The left's obsession with Israel, to the exclusion of almost any other foreign policy objective, threatens to marginalize the left if not checked. American workers are anxious about their lives and the left must win them over with programs that improve their lives. Israel is weigh down on their list. Prattling on and on about Israel may feel righteous but it is at best a distraction from what the left should be focused on and at worse alienating to workers (and there are many) who are favorable to Israel.

 
At 11:44 AM, Anonymous Anonymous said...

I totally agree with poster at 12:46. The two most important issues at hand at income inequality and climate change.

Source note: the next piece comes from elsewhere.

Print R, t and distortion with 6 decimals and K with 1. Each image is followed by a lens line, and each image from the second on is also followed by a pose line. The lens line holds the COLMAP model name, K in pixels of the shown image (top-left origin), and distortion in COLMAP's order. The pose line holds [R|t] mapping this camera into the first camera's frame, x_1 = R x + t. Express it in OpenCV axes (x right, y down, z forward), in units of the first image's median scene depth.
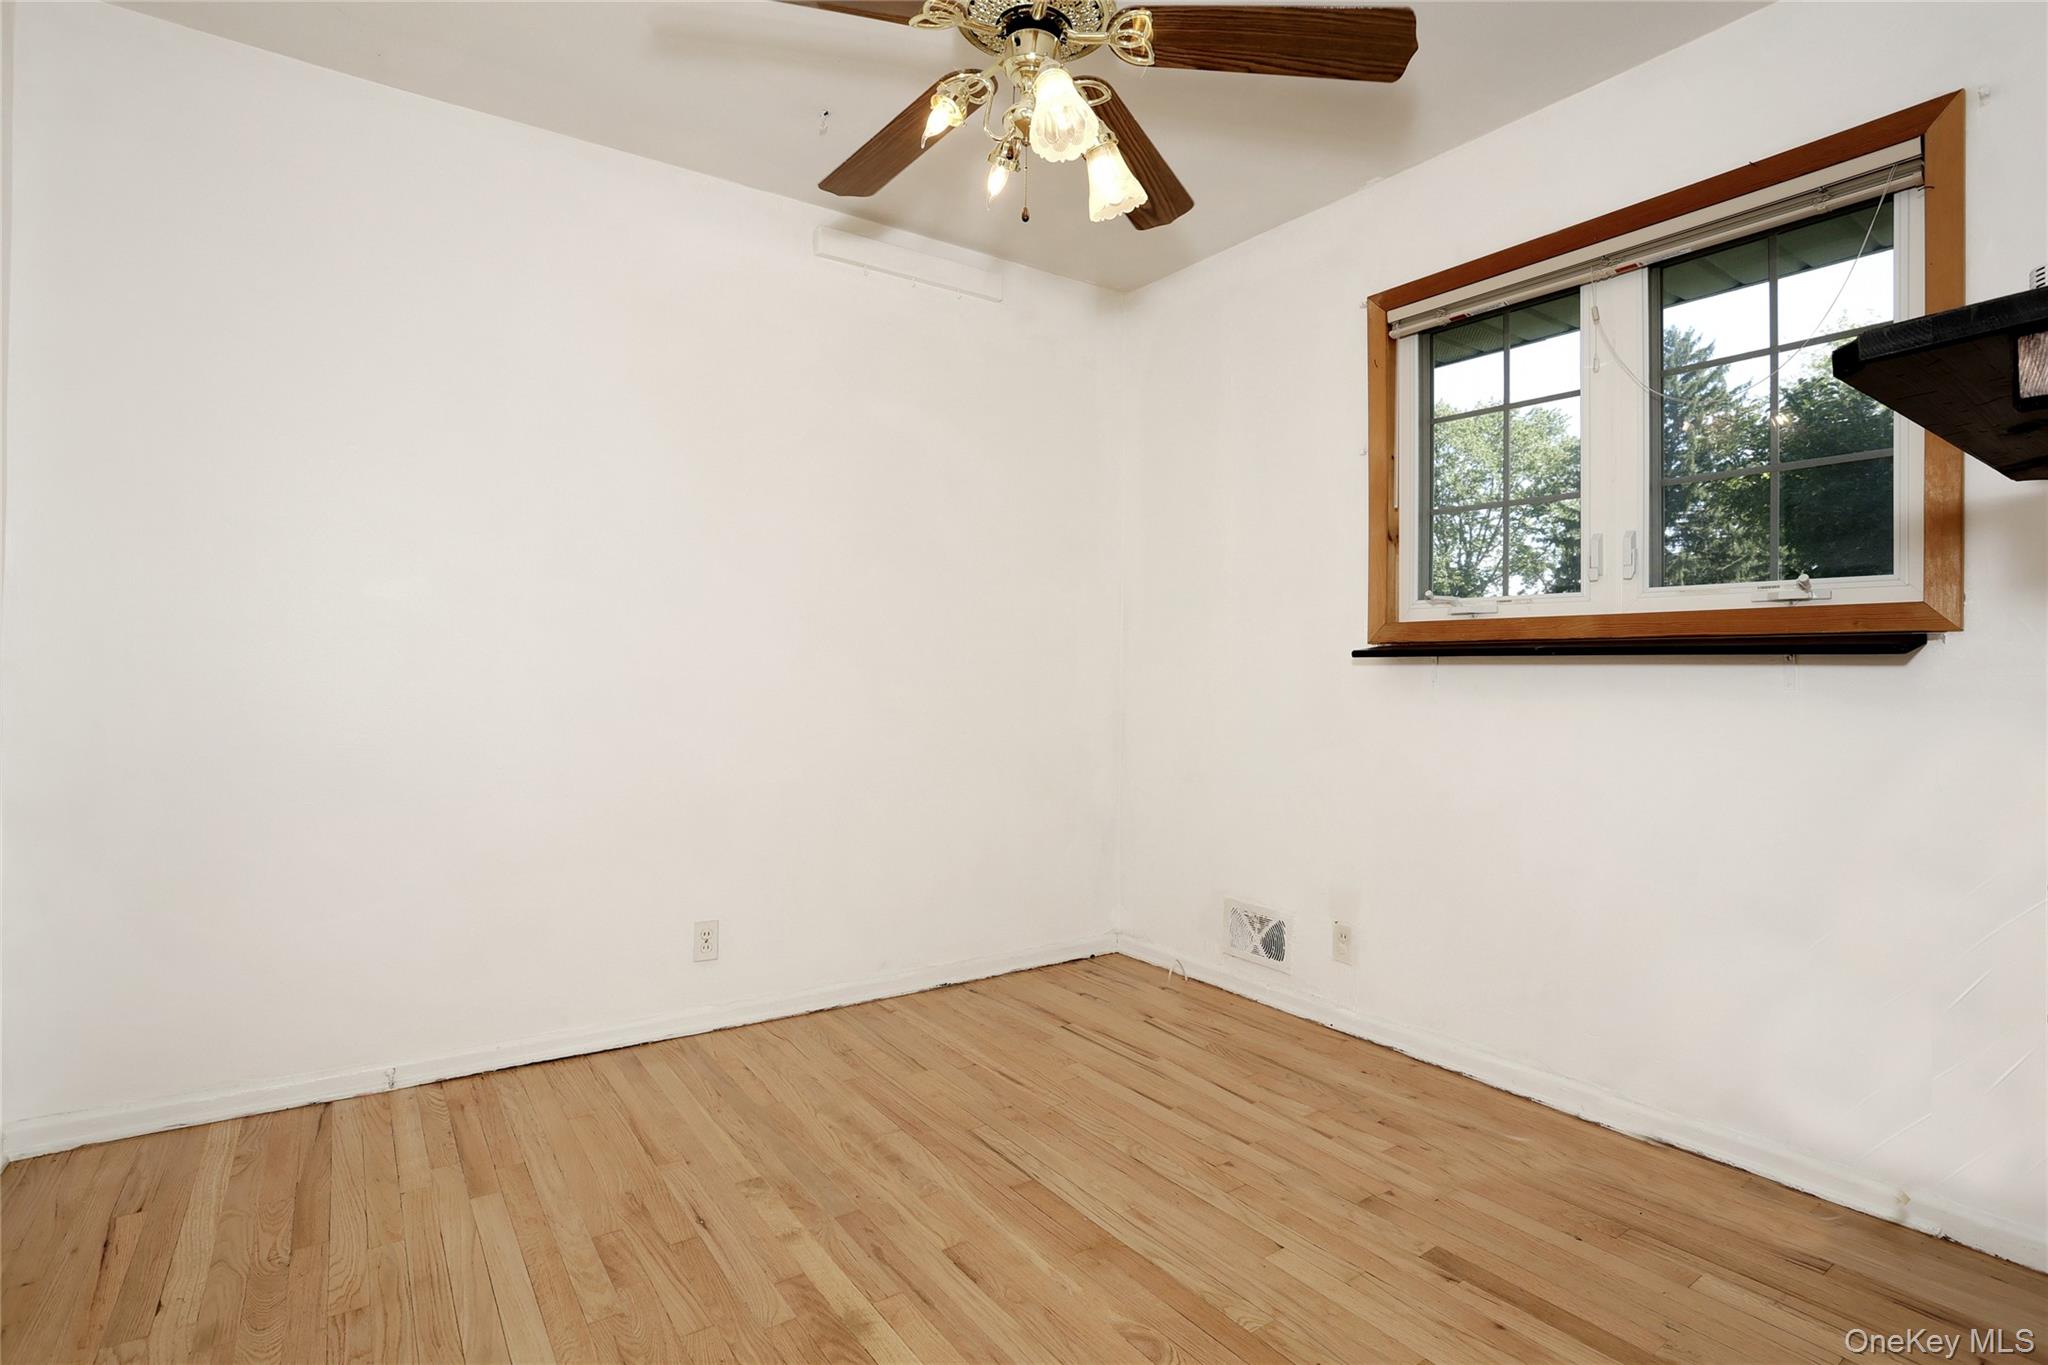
lens RADIAL K [[996.1, 0, 1019.6], [0, 996.1, 677.6], [0, 0, 1]] dist [-0.039962, 0.008472]
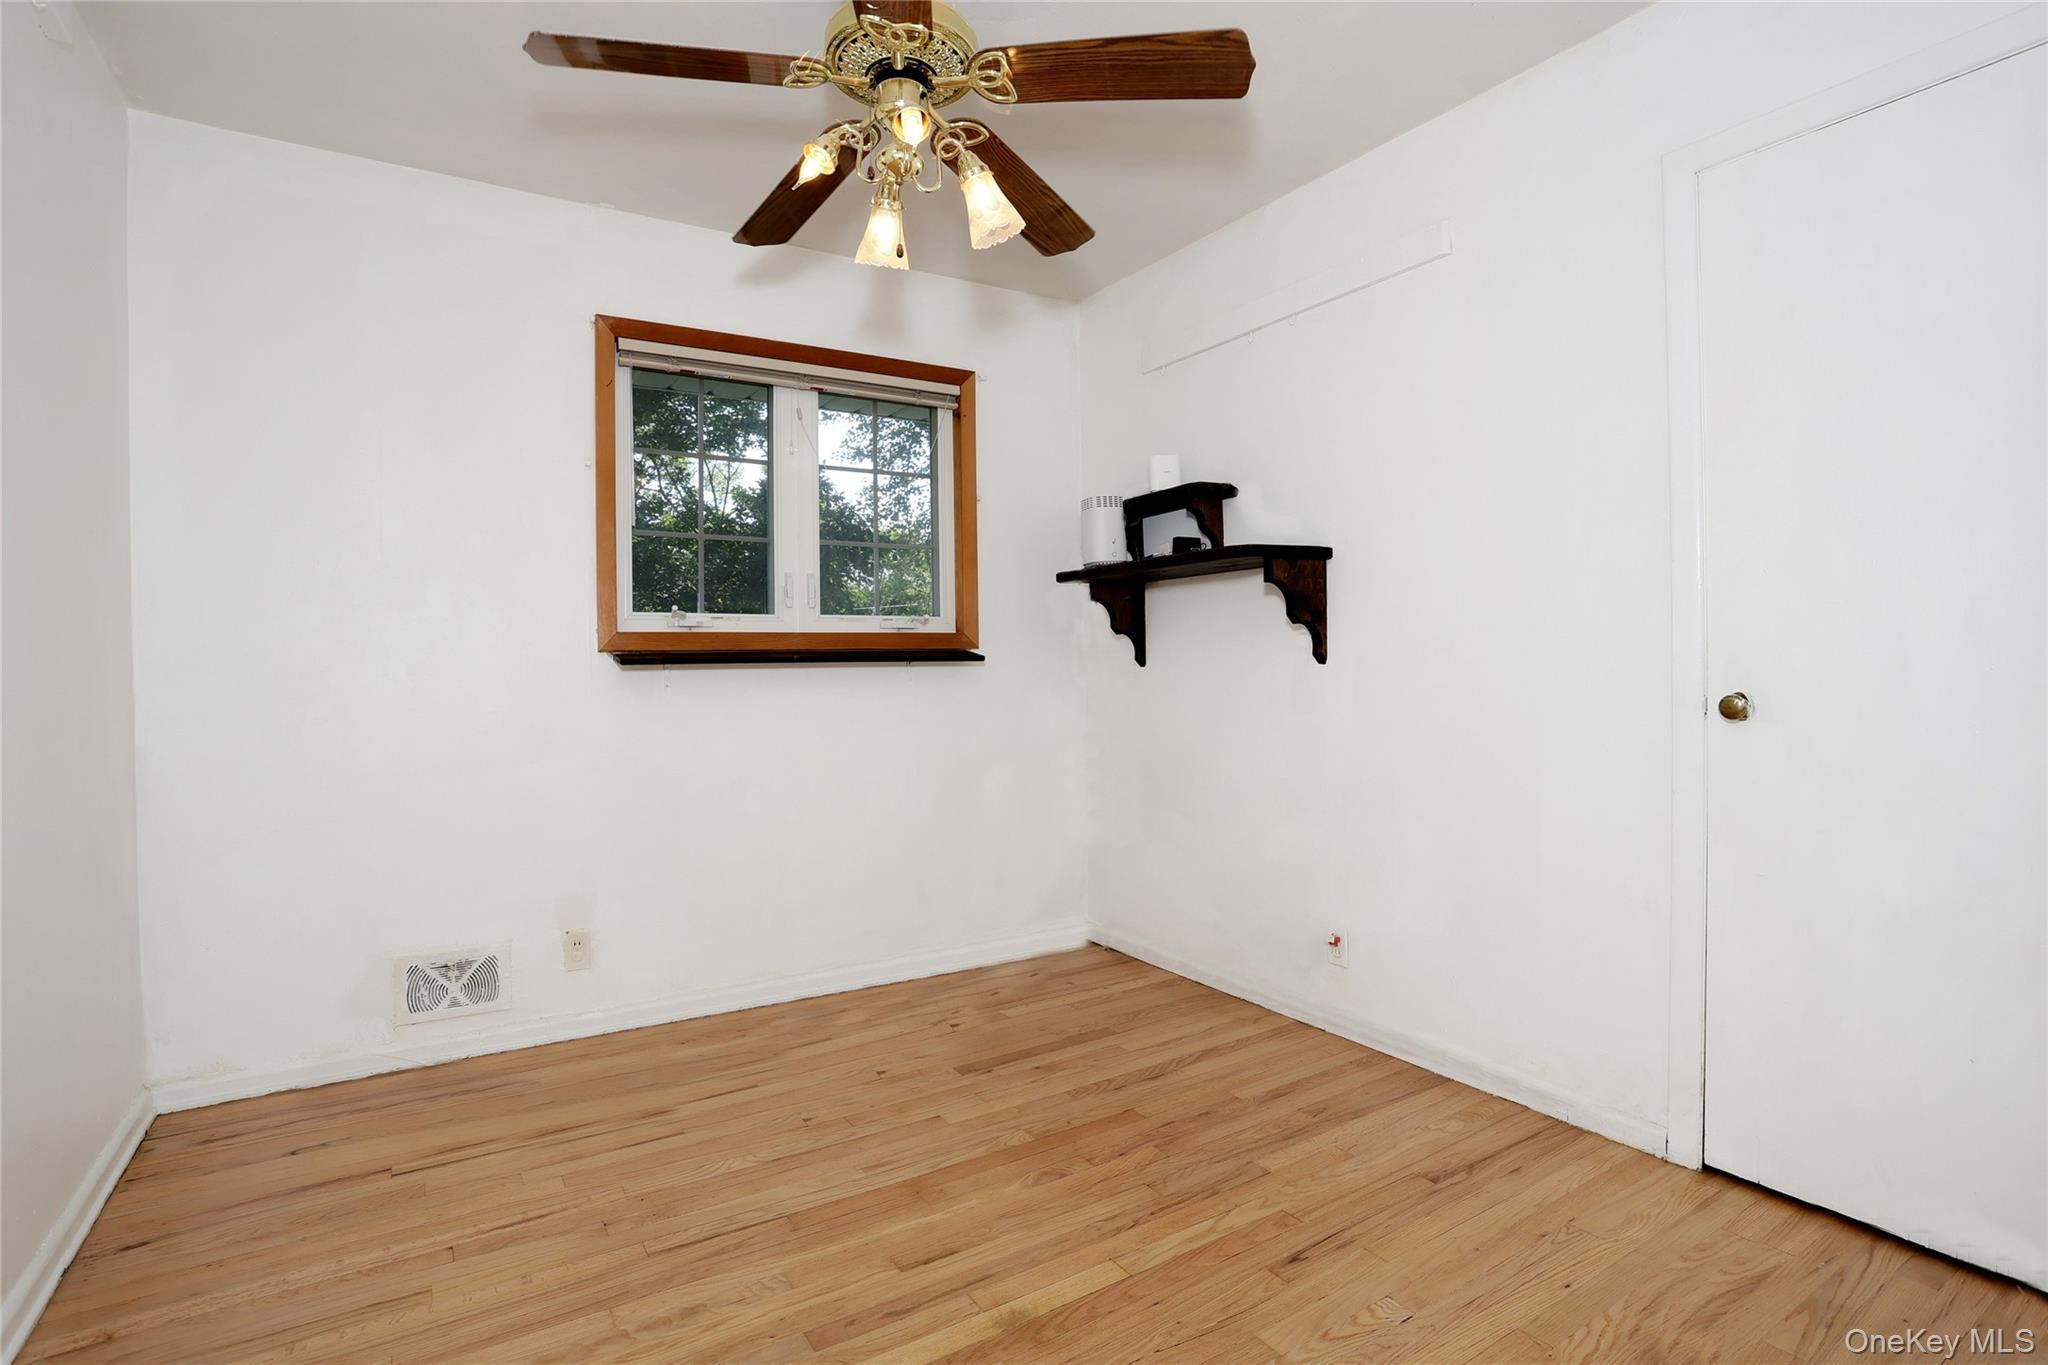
lens RADIAL K [[996.1, 0, 1018.3], [0, 996.1, 674.0], [0, 0, 1]] dist [-0.039962, 0.008472]
pose [[0.054613, -0.022449, 0.998255, -0.819446], [0.016165, 0.999636, 0.021595, -0.032093], [-0.998377, 0.014957, 0.054956, 0.638100]]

This whole Israel etc, though relevant, is a digression from what's most pressing. But, unfortunately, Omar has used up her capital in this digression. And, it will be not surprising if she does not raise her twinkie to highlight the two most important issues.

 
At 1:52 PM, Anonymous Anonymous said...

12:46, the left completely marginalizes ITSELF by always electing the corrupt democrap PARTY. Workers (the elderly, sick, poor, children...) anxious (or worse, completely ratfucked) about their jobs/health/livelihoods/society might as well vote for Nazis for all the good Pelosi, scummer and whoever gets their nom for normalizer in chief next year are going to do for them. Either way, they lose Medicaid (just done by trump) and are scheduled to lose the rest of the new deal and great society.

OR... they could try something different.

As for the lady... she's muslim... not Buddhist. It's quite understandable that she does not know all about sacred cows.